53.05 Usefulness of Fluorescence Imaging for Laparoscopic Liver Resection and Complex Biliary Surgery

Y. Kawaguchi1,2, Y. Nomura1, M. Nagai1, N. Tanaka1  1Asahi General Hospital,Department Of Surgery,,Asahi, CHIBA, Japan 2the University of Tokyo,Hepato-Biliary-Pancreatic Surgery Division,Bunkyo, TOKYO, Japan

Introduction: A fluorescence imaging technique using indocyanine green (ICG) as a fluorophore has been increasingly used for hepatobiliary surgery, and visualizes liver cancer and the bile duct as fluorescence. However, the usefulness of the technique for laparoscopic liver resection and complex biliary surgery remains unclear. We aimed to evaluate the identification of liver cancer in laparoscopic approach and the visualization of the bile duct during complex biliary surgery in open approach using ICG-fluorescence imaging.

Methods: (1) Visualization of liver cancer was evaluated in 6 patients (13 lesions) who underwent laparoscopic liver resection. As a fluorophore of the technique, ICG was injected intravenously at a dose of 0.5 mg/kg as a routine liver function test within 2 weeks before surgery. (2) Visualization of the bile duct was evaluated in 7 patients who underwent complex biliary surgery. ICG was administered by intrabiliary (IB) injection (0.025 mg/mL) or by intravenous (IV) injection (2.5 mg). The values of fluorescence intensity (FI) of the bile duct and the liver were calculated using a luminance analyzing software.

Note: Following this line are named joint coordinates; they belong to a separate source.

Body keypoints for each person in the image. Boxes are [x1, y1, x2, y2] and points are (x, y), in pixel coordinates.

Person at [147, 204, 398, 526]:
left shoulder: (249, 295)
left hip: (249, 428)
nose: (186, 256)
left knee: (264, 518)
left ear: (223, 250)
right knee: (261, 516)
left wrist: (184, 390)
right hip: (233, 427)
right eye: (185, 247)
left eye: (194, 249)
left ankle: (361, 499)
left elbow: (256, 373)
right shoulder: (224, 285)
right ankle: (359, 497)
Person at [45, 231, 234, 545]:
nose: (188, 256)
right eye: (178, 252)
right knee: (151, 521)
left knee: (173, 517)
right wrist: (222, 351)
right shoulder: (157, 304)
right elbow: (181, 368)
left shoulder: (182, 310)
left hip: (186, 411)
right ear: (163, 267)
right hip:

Results:(1) Of the 13 lesions, there were hepatocellular carcinoma (n=3) and colorectal liver metastasis (n=10). Fluorescence imaging visualized 8 (61.5%) lesions, which were invisible on the surface but were located less than 10 mm from the liver surface (Figure 1A). In contrast, the other 5 were located more than 10 mm from the liver surface and were not visualized as fluorescence. (2) Fluorescence imaging technique with the IB injection method was used for 6 patients with severe inflammation (n=3), abnormal biliary anatomy (n=2), and perforation of the bile duct (n=1). In contrast, the IV injection method was used for 1 patient with abnormal biliary anatomy. When using the IB injection method, the liver did not provide fluorescence as it showed fluorescence using the IV injection method. The fluorescence of the bile duct was clearly visualized on the low FI of the surrounding structures using the IB injection method (Figure1B) compared to fluorescence imaging using the IV injection method (Figure 1C). The median (range) FI ratio of the bile duct to the liver was 19.1 (5.0-67.7) using the IB injection method while it was 1.4 using the IV injection method.

Conclusion:ICG-fluorescence imaging is useful to visualize liver cancers which were not visible from the liver surface during laparoscopic liver resection. The IB injection method provided clear contrast between the bile duct and the surrounding structures compared with the IV injection method. The IB injection method is useful for recognizing the biliary anatomy, especially when biliary drainage tubes were inserted as an intervention of severe biliary tract infection.